Of those foundations with a board of trustees or an advisory board with a brief to control long-term investment strategy, 73% had neither asset management specialists on the board, nor regard asset management expertise as a relevant skill when appointing to the board.
Dr Volker Then, managing director, CSI, which carried out the survey in conjunction with the Association of German Foundations, commented: "The most important finding of the survey is that almost all the largest foundations are dependent on external advice."
"So it is all the more important to establish a good mechanism of control, because they will have to supervise their advisers," he added. "This could be achieved either by competitive mechanisms to determine their asset management service providers or by tight governance control."

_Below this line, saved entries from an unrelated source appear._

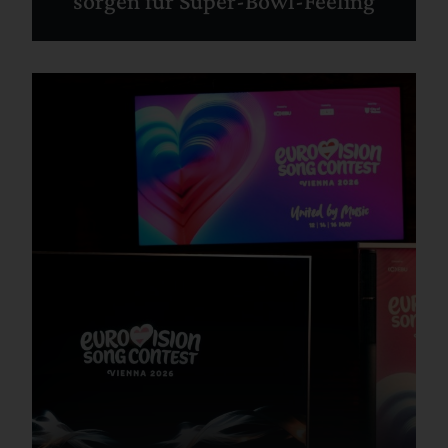
sorgen für Super-Bowl-Feeling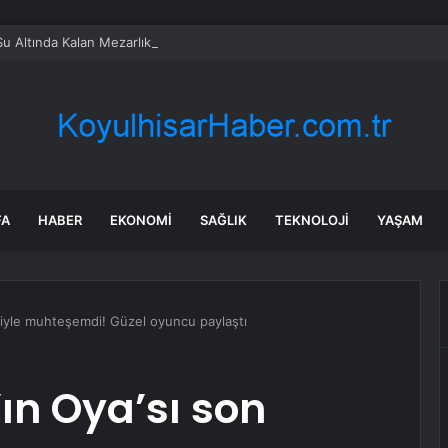
Su Altında Kalan Mezarlık ve Araziler
FA
HABER
EKONOMI
SAĞLIK
TEKNOLOJI
YAŞAM
aliyle muhteşemdi! Güzel oyuncu paylaştı
ın Oya’sı son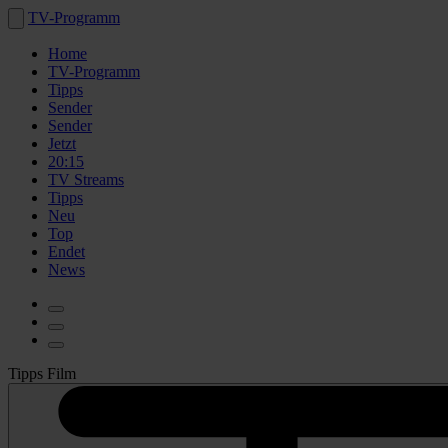
TV-Programm
Home
TV-Programm
Tipps
Sender
Sender
Jetzt
20:15
TV Streams
Tipps
Neu
Top
Endet
News
Tipps Film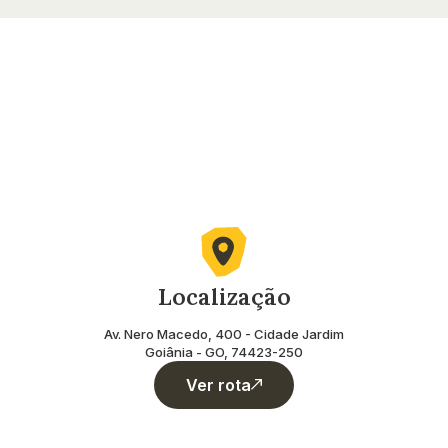
Localização
Av. Nero Macedo, 400 - Cidade Jardim
Goiânia - GO, 74423-250
Ver rota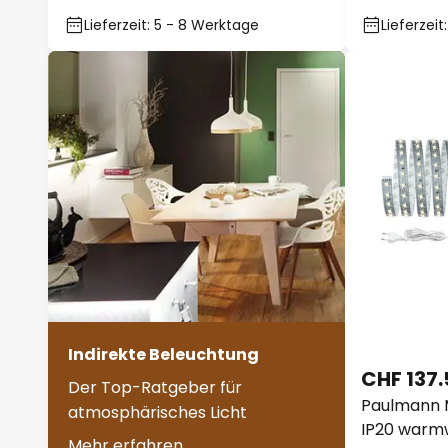
Lieferzeit: 5 - 8 Werktage
Lieferzei
Indirekte Beleuchtung
CHF 137.
Der Top-Ratgeber für
Paulmann 
atmosphärisches Licht
IP20 warm
Mehr erfahren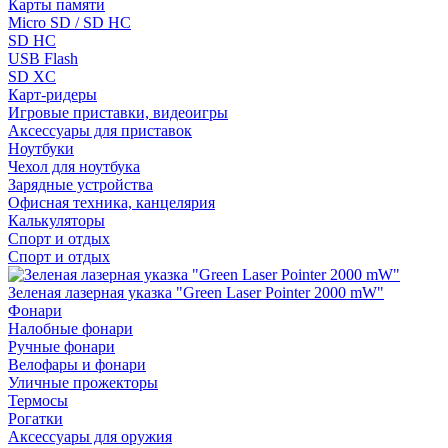
Карты памяти
Micro SD / SD HC
SD HC
USB Flash
SD XC
Карт-ридеры
Игровые приставки, видеоигры
Аксессуары для приставок
Ноутбуки
Чехол для ноутбука
Зарядные устройства
Офисная техника, канцелярия
Калькуляторы
Спорт и отдых
Спорт и отдых
Зеленая лазерная указка "Green Laser Pointer 2000 mW"
Фонари
Налобные фонари
Ручные фонари
Велофары и фонари
Уличные прожекторы
Термосы
Рогатки
Аксессуары для оружия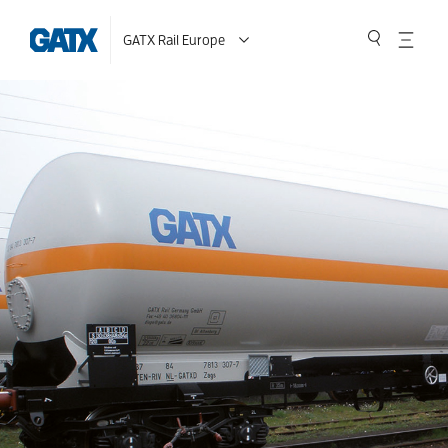
GATX Rail Europe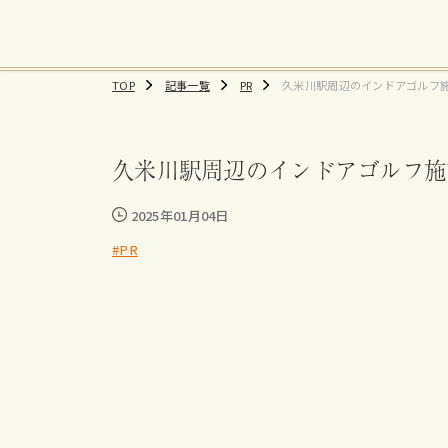
TOP
記事一覧
PR
久米川駅周辺のインドアゴルフ
おすすめ練習場、料金まとめ
久米川駅周辺のインドアゴルフ施
2025年01月04日
#PR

The sample consisted of the 200 largest German foundations in terms of assets to invest, although only 44 foundations took part. All foundations have assets worth over €20m, the average size being €33m.

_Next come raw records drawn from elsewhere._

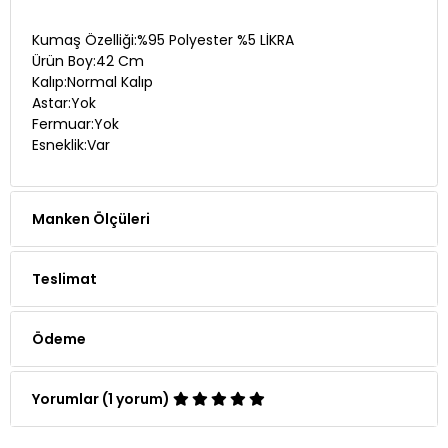
Kumaş Özelliği:%95 Polyester %5 LİKRA
Ürün Boy:42 Cm
Kalıp:Normal Kalıp
Astar:Yok
Fermuar:Yok
Esneklik:Var
Manken Ölçüleri
Teslimat
Ödeme
Yorumlar (1 yorum)
Whatsapp Siparişi
Telefon Siparişi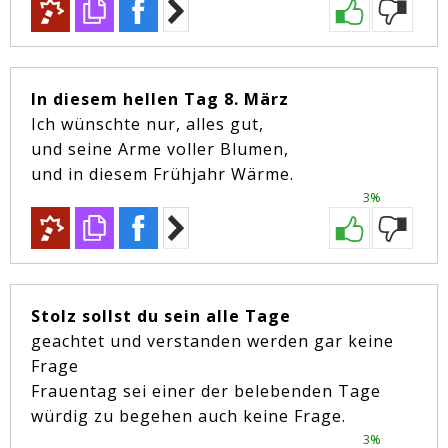
In diesem hellen Tag 8. März
Ich wünschte nur, alles gut,
und seine Arme voller Blumen,
und in diesem Frühjahr Wärme.
3%
Stolz sollst du sein alle Tage
geachtet und verstanden werden gar keine
Frage
Frauentag sei einer der belebenden Tage
würdig zu begehen auch keine Frage.
3%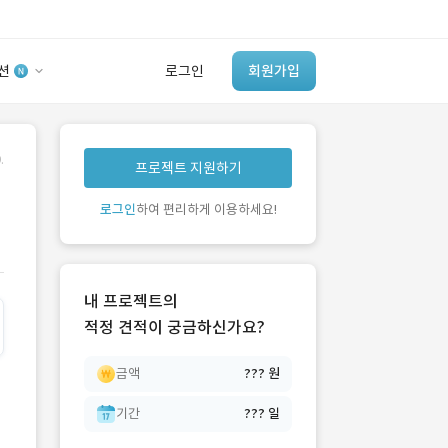
션
로그인
회원가입
유사사례 검색 AI
.
프로젝트 지원하기
‘이런 거’ 만들어본
개발 회사 있어?
로그인
하여 편리하게 이용하세요!
바로가기
내 프로젝트의
적정 견적이 궁금하신가요?
금액
??? 원
기간
??? 일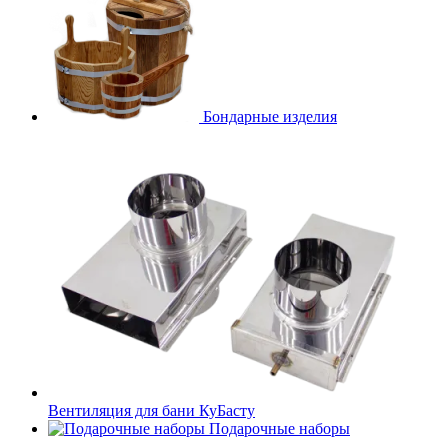
Бондарные изделия
Вентиляция для бани КуБасту
Подарочные наборы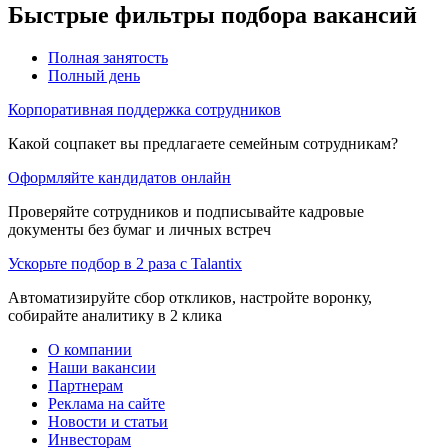
Быстрые фильтры подбора вакансий
Полная занятость
Полный день
Корпоративная поддержка сотрудников
Какой соцпакет вы предлагаете семейным сотрудникам?
Оформляйте кандидатов онлайн
Проверяйте сотрудников и подписывайте кадровые
документы без бумаг и личных встреч
Ускорьте подбор в 2 раза с Talantix
Автоматизируйте сбор откликов, настройте воронку,
собирайте аналитику в 2 клика
О компании
Наши вакансии
Партнерам
Реклама на сайте
Новости и статьи
Инвесторам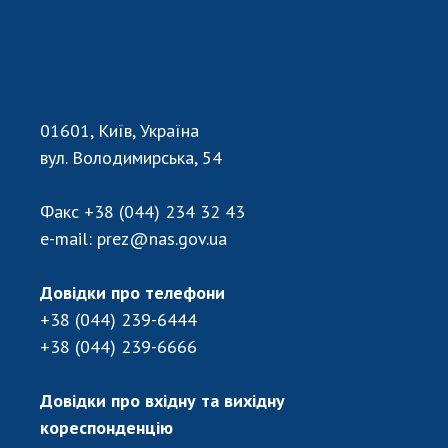
НОВИНИ
ЗАСІДАННЯ ПРЕЗИДІЇ НАН УКРАЇНИ
НАУКОВІ ВИДАННЯ
МЕДІА ПРО НАС
01601, Київ, Україна
вул. Володимирська, 54
АКАДЕМІЯ КОМЕНТУЄ
Факс
+38 (044) 234 32 43
КОНТАКТИ
e-mail:
prez@nas.gov.ua
ПРОФСПІЛКА НАН УКРАЇНИ
Довідки про телефони
КАБІНЕТ
+38 (044) 239-6444
+38 (044) 239-6666
Довідки про вхідну та вихідну
кореспонденцію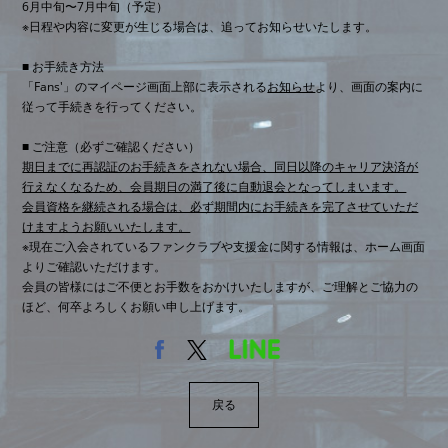
6月中旬〜7月中旬（予定）
※日程や内容に変更が生じる場合は、追ってお知らせいたします。
■ お手続き方法
「Fans'」のマイページ画面上部に表示される
お知らせ
より、画面の案内に
従って手続きを行ってください。
■ ご注意（必ずご確認ください）
期日までに再認証のお手続きをされない場合、同日以降のキャリア決済が
行えなくなるため、会員期日の満了後に自動退会となってしまいます。
会員資格を継続される場合は、必ず期間内にお手続きを完了させていただ
けますようお願いいたします。
※現在ご入会されているファンクラブや支援金に関する情報は、ホーム画面
よりご確認いただけます。
会員の皆様にはご不便とお手数をおかけいたしますが、ご理解とご協力の
ほど、何卒よろしくお願い申し上げます。
戻る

Of the sample replying, 41% do not publish annual accounts, which means they avoid any public control through the transparency mechanism. German foundations are not required by law to publish their accounts, although they have to send them to the supervisory authorities.

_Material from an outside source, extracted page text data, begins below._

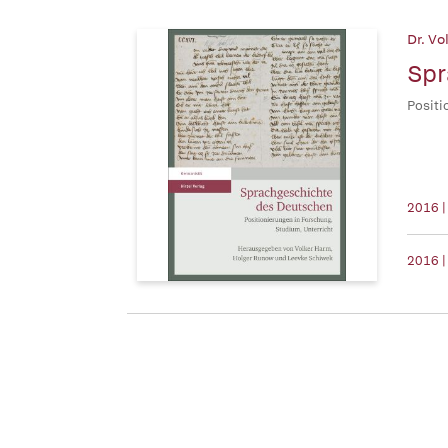
Dr. Vo
Spr
Positi
2016 |
2016 |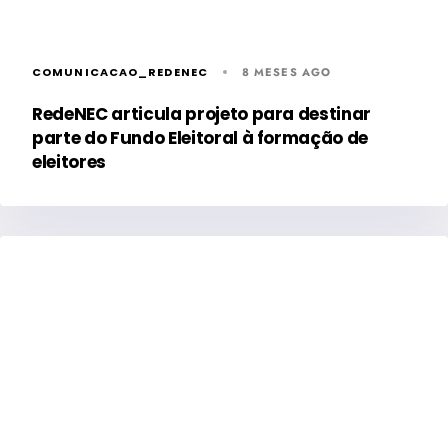
COMUNICACAO_REDENEC
8 MESES AGO
RedeNEC articula projeto para destinar
parte do Fundo Eleitoral à formação de
eleitores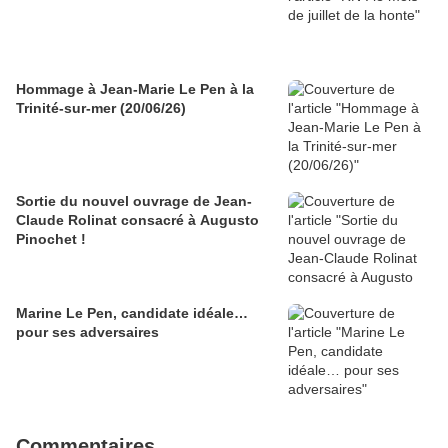
Hommage à Jean-Marie Le Pen à la
Trinité-sur-mer (20/06/26)
Sortie du nouvel ouvrage de Jean-
Claude Rolinat consacré à Augusto
Pinochet !
Marine Le Pen, candidate idéale…
pour ses adversaires
Commentaires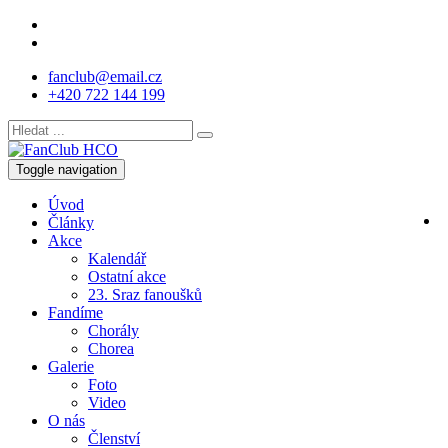
fanclub@email.cz
+420 722 144 199
Toggle navigation
Úvod
Články
Akce
Kalendář
Ostatní akce
23. Sraz fanoušků
Fandíme
Chorály
Chorea
Galerie
Foto
Video
O nás
Členství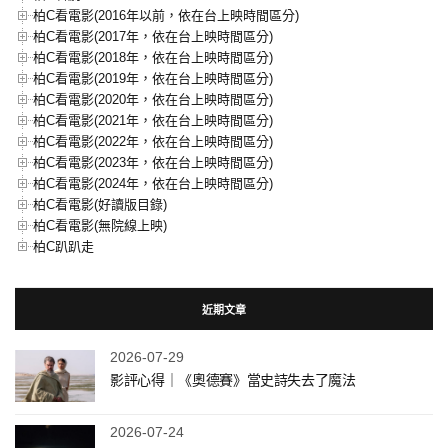
柏C看電影(2016年以前，依在台上映時間區分)
柏C看電影(2017年，依在台上映時間區分)
柏C看電影(2018年，依在台上映時間區分)
柏C看電影(2019年，依在台上映時間區分)
柏C看電影(2020年，依在台上映時間區分)
柏C看電影(2021年，依在台上映時間區分)
柏C看電影(2022年，依在台上映時間區分)
柏C看電影(2023年，依在台上映時間區分)
柏C看電影(2024年，依在台上映時間區分)
柏C看電影(好讀版目錄)
柏C看電影(無院線上映)
柏C趴趴走
近期文章
2026-07-29
影評心得｜《奧德賽》當史詩失去了魔法
2026-07-24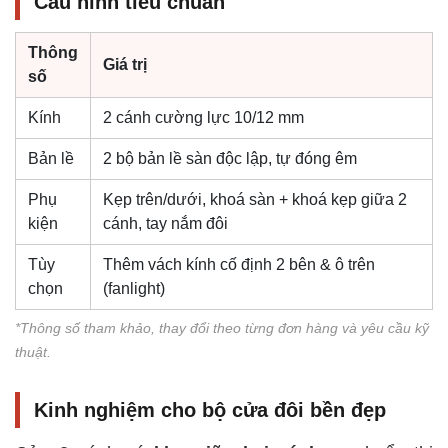
Cấu hình tiêu chuẩn
Thông
Giá trị
số
Kính
2 cánh cường lực 10/12 mm
Bản lề
2 bộ bản lề sàn độc lập, tự đóng êm
Phụ
Kẹp trên/dưới, khoá sàn + khoá kẹp giữa 2
kiện
cánh, tay nắm đôi
Tùy
Thêm vách kính cố định 2 bên & ô trên
chọn
(fanlight)
*Thông số tham khảo, thay đổi theo từng đơn hàng và yêu cầu kỹ
thuật.
Kinh nghiệm cho bộ cửa đôi bền đẹp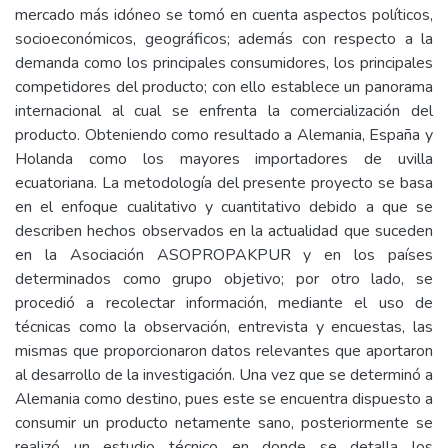
mercado más idóneo se tomó en cuenta aspectos políticos,
socioeconómicos, geográficos; además con respecto a la
demanda como los principales consumidores, los principales
competidores del producto; con ello establece un panorama
internacional al cual se enfrenta la comercialización del
producto. Obteniendo como resultado a Alemania, España y
Holanda como los mayores importadores de uvilla
ecuatoriana. La metodología del presente proyecto se basa
en el enfoque cualitativo y cuantitativo debido a que se
describen hechos observados en la actualidad que suceden
en la Asociación ASOPROPAKPUR y en los países
determinados como grupo objetivo; por otro lado, se
procedió a recolectar información, mediante el uso de
técnicas como la observación, entrevista y encuestas, las
mismas que proporcionaron datos relevantes que aportaron
al desarrollo de la investigación. Una vez que se determinó a
Alemania como destino, pues este se encuentra dispuesto a
consumir un producto netamente sano, posteriormente se
realizó un estudio técnico en donde se detalla los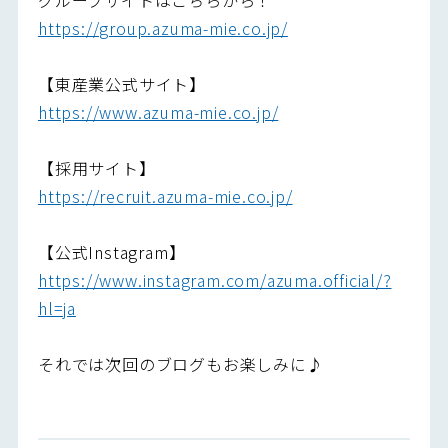
https://group.azuma-mie.co.jp/
【東産業公式サイト】
https://www.azuma-mie.co.jp/
【採用サイト】
https://recruit.azuma-mie.co.jp/
【公式Instagram】
https://www.instagram.com/azuma.official/?
hl=ja
それでは次回のブログもお楽しみに♪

Most respondents monitored their financial results on a monthly basis, with a similar number conducting quarterly reviews.
However, one-third only do so every six months, which Then said is "of concern".
Furthermore, while most foundations have a supervisory board to which the executive board is accountable, 41% have only a single-tier executive board.
Then recommended that all foundations should publish annual reports, including full accounts and balance sheet.
He added: "They should also have a competition-specific governing body, and either a financial committee or specialist members of the board with expertise in asset management.
"We would recommend a two-tier board structure, either by setting up a second-tier board with reviewing or supervisory powers over the executive board, or by giving those powers to the finance committee."
But he said there was no need for more supervision by public authorities: “What we do need is more public awareness of generating good returns, in order to make these foundations as effective as possible."
The survey also revealed that over half of German foundations have not changed their investment behaviour following the financial crisis.
Those foundations which have responded to the crisis said they pay more attention to financial management (70% of those which reacted) or have invested in less risky asset classes (55%).
"This conservative approach to asset strategies is one of the main findings of the survey," said Then.
Legally, German foundations are required to maintain their asset value, reducing their appetite for taking on risk.
"But fixed income investing will never give you anywhere near the returns needed to balance inflation," Then added.
'With inflation at 2.2% you need an annual return of 6.6% to retain real asset value, given that legally, German foundations can set aside one-third of the revenue generated to a general reserve fund to balance inflation."
However, Then said that the lack of strategic changes in response to the financial crisis was partly because the bigger foundations were already pursuing market opportunities, so did not have to change direction.
When asked their opinions of different asset classes, respondents were positive towards real estate (seen as secure), slightly positive towards foreign currency and global market opportunities, neutral towards fixed interest bonds, and negative towards emerging markets.